JMD saw a spike in business in 2020 that paralleled the spike in carjackings, Dunagan said. She said today much of her current business is due to the normalization of hateful rhetoric and the belief the police cannot prevent all crime, especially in Black neighborhoods.

“I think we all know that there are not enough officers on the police force,” Dunagan said. “People are afraid to go out at night, and that’s caused some of the spike as well.”

JMD offers classes on concealed carry and how to clean and properly store a weapon. While they are open to anyone, they are mostly attended by women, who range in age from 29 to 85, she said.

Regardless of class demographic, Dunagan said her message is the same: That one should use a gun as a last resort, and only use it if one’s life is in danger.

Dunagan said unlike some instructors who focus on different, often extremely rare scenarios, she focuses on teaching students “how to use their brains.”

“I want people to ... assess what’s going on in every situation.
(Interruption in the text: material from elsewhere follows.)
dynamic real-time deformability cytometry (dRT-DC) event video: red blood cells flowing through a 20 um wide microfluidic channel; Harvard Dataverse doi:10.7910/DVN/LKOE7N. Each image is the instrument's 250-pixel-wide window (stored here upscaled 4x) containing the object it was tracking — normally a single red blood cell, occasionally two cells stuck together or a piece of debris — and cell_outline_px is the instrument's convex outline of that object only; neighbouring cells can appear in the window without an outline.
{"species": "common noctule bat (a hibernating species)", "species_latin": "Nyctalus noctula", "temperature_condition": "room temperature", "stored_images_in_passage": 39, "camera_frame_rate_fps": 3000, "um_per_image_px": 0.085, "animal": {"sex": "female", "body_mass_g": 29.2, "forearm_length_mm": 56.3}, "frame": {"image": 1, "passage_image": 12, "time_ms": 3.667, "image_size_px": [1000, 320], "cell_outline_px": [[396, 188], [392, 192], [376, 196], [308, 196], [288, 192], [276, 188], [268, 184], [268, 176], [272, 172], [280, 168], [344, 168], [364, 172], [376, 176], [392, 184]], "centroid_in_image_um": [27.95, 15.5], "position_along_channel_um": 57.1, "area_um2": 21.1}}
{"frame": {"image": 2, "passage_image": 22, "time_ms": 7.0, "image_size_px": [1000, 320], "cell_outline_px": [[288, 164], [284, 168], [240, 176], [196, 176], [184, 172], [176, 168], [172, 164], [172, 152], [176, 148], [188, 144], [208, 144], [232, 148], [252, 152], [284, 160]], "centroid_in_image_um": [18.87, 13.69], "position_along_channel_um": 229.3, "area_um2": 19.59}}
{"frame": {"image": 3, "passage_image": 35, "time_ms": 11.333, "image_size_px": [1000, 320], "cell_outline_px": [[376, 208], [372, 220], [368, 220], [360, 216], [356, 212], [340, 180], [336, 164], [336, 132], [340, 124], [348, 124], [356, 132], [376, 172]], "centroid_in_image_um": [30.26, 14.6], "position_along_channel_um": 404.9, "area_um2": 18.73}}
No one should know you have a gun, and if you can get out of the situation without pulling your gun, that’s the best thing.”

Dunagan also teaches a situational awareness class for people without firearms, like the home health care employees who work for Glenn and cannot bring a gun into a patient’s home.

“She’s taught safety classes for my 297 employees because they go into homes of strangers in the community,” Glenn said. “To have an expert tell you things that you don’t think about, like making sure the door is locked, making sure there’s no barrier blocking your exit, she’s saving a whole lot of lives.”

Dunagan said she’s probably taught more than 3,000 students about gun safety over the last eight years, and she’s not aware of one of them having to shoot anyone.

She also doesn’t dispute research that shows carrying a gun may actually increase a victim’s risk of injury — and knows that research has also found people successfully defend themselves with guns in less than 1% of crimes.

But she chalks that up to people who have no training or bad training.

“There are times when people are negligent,” she said. “I use the word negligent because nothing is accidental, a gun doesn’t just go off.

Owner operator errors and negligence cause a lot of gun shooting situations.”

Whether the recent attention on Harris being a gun owner causes a spike in business is yet to be seen, but regardless, Dunagan said she will continue to teach students to try to avoid situations where they have to pull a gun, and if that cannot be avoided, it’s essential to know how to use it correctly.

“When you learn the proper way, you can’t unlearn it,” she said.